• NOW LIVE! Into the Woods--new character species, eerie monsters, and haunting villains to populate the woodlands of your D&D games.

What is the deal with the ending of DCC#48 ("Vale of the Indus")?

Noumenon

First Post
I am prepping the adventure "Vale of the Indus" from Goodman Games "The Adventure Continues" because it got a good review here. It's been fun to anticipate through the first four boss monsters, but there are two things I don't get about the very last encounter. (Spoilers) One is a typo, and the other is what an encounter with a monk cleric ghoul, monk zombies, and a fickle shield guardian is actually supposed to be about.

The typo goes like this:

The Shield Guardian at the end is supposed to pass between Initiate Baldev and the party on a 1d6 roll, with a 1 always going to Baldev and a 6 always going to the party. (I'm using a token with a six-armed statue of Kali and describing the arms controlled by Baldev as being covered with dirt over the gold.) The text says

For each temple cleansed and curse broken, their chance of controlling the avatar increases by 18% or 1 in 6. If the party {cleansed all four shrines} then they could conceivably control the avatar on a 4-6 on 1d6.

If they each increase by 1 in 6 shouldn't cleansing four shrines give it to them on a 2-6? But it seems like the encounter would be more interesting if the enemy controlled the guardian on a 1-3 instead of just a 1.

I'll post my other thing later, I'm at work.
 
Last edited:

log in or register to remove this ad

If they each increase by 1 in 6 shouldn't cleansing four shrines give it to them on a 2-6? But it seems like the encounter would be more interesting if the enemy controlled the guardian on a 1-3 instead of just a 1.

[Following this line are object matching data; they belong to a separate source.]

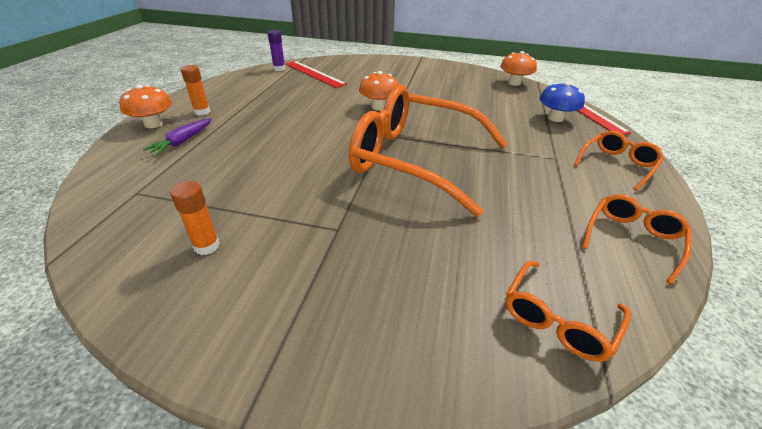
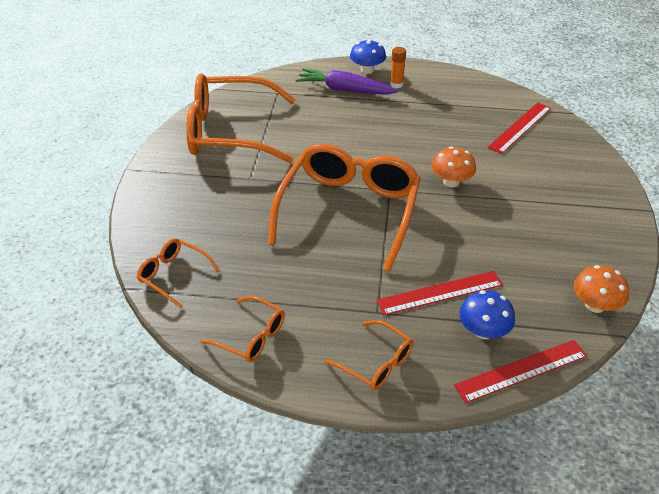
camera: 85 degrees right, 5 degrees up
orange mushroom [119,85,172,128] -> blue mushroom [350,39,386,74]
purple carrot [143,118,212,155] -> purple carrot [296,68,398,95], size x1.68
orange glue stick [170,181,220,255] -> orange glasses [186,73,296,163]
purple glue stick [268,30,285,71] -> none
none -> red ruler [376,271,503,315]

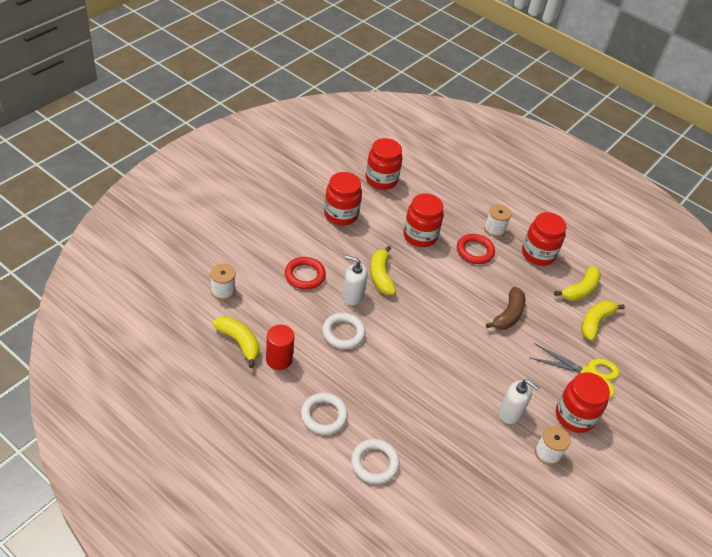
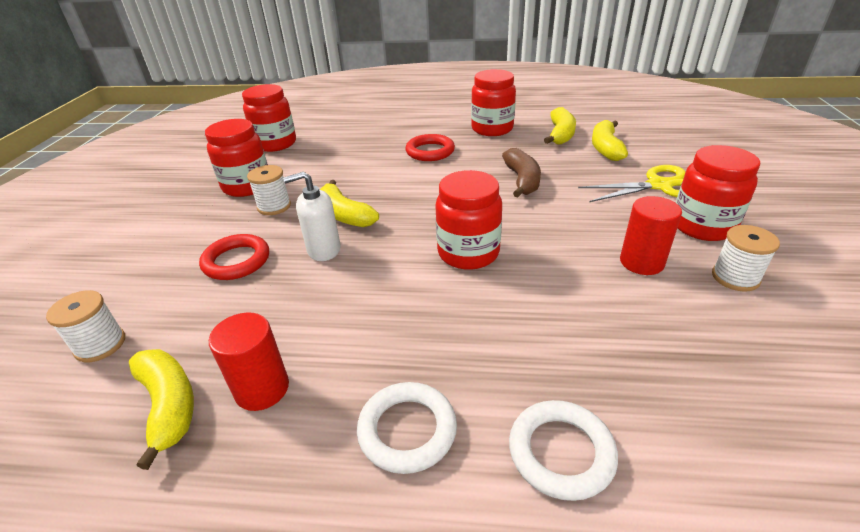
camera: 25 degrees left, 10 degrees down
yellow banana [212,316,260,368] -> yellow banana turned 45 degrees clockwise [129,349,194,470]
white ring [322,313,366,349] -> none
red jar [403,194,444,247] -> red jar moved to [436,170,502,270]
white spool [484,204,512,237] -> white spool moved to [247,165,291,215]
white soap dispenser [499,380,540,424] -> red cylinder [620,196,682,275]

Actually 3-6. Four chances out of six are 3, 4, 5, 6.
 

Okay now, this is the more interesting bit. I can't tell from the description what kind of battle the author intended the final encounter to be. The boss, Baldev, is a Lv 4 Cleric/Lv 2 monk ghoul. At the beginning of the encounter it says he raises all slain monks as zombies, and at the end he goes downstairs and looks to the shield guardian to save him. His equipment is a cloak of Charisma, a toga of Charisma, and sandals of striding and springing.

I guess the part I don't get is the monk bit. Why would you want Stunning Fist if you have a ghoul's paralysis ability? Why would you want unarmed strike if you can deliver touch spells? Why would a monk/cleric pump their Charisma, instead of their Wisdom?

Pumping Charisma helps the saving throws on the ghouls' ability, and I suppose it would help with checks to control undead. He also has desecrate. That makes me think the zombie monks are supposed to be an important part of the encounter. But the encounter is based in a 30x30 room, and the zombies are outside.

And then there's the shield guardian -- he's supposed to flee to it after he loses only 20 hp. So the zombie encounter must not be that important after all. After that it'll just be him and his monk abilities. I dunno what to do with this guy. I'd like to make him into more of a monk-cleric who can deliver touch spells while striking, or something. But I'm still not sure exactly how the author envisioned him working.
 

Actually 3-6. Four chances out of six are 3, 4, 5, 6.

I think that's the chance I'm going to give them. The module says they always control it on a 6 no matter what, but I'll have that apply only if they go straight to the end and don't cleanse any of the shrines (they need to have a chance to control it as a clue to what to do). 3-6 seems like a nice reward without giving them nearly complete control of it.

Regarding the monk thing, one annoying thing is that there's really no reason why there should be dead monks for him to turn into zombies. The module says they attack, but it doesn't say they're corrupted or why they serve Baldev. If they lived there before, I don't know why they didn't protest the shrines being corrupted. Oh well, fighting tons of monks is fun.
 

I forgot to mention that there are all kinds of monk weapons hanging on the walls which he is supposed to be grabbing, using, or throwing. With his two monk levels, and when he has a ghoul's paralyzing touch.

I almost wonder if I could find the author of this module's e-mail and ask him why? What was his design goal that he needed those two levels of cleric spells, why use a ghoul as the base and not a human who could have more monk levels, why?

I think I'm going to rebuild him from scratch as a monk/cleric because I just can't figure out how to play him as written.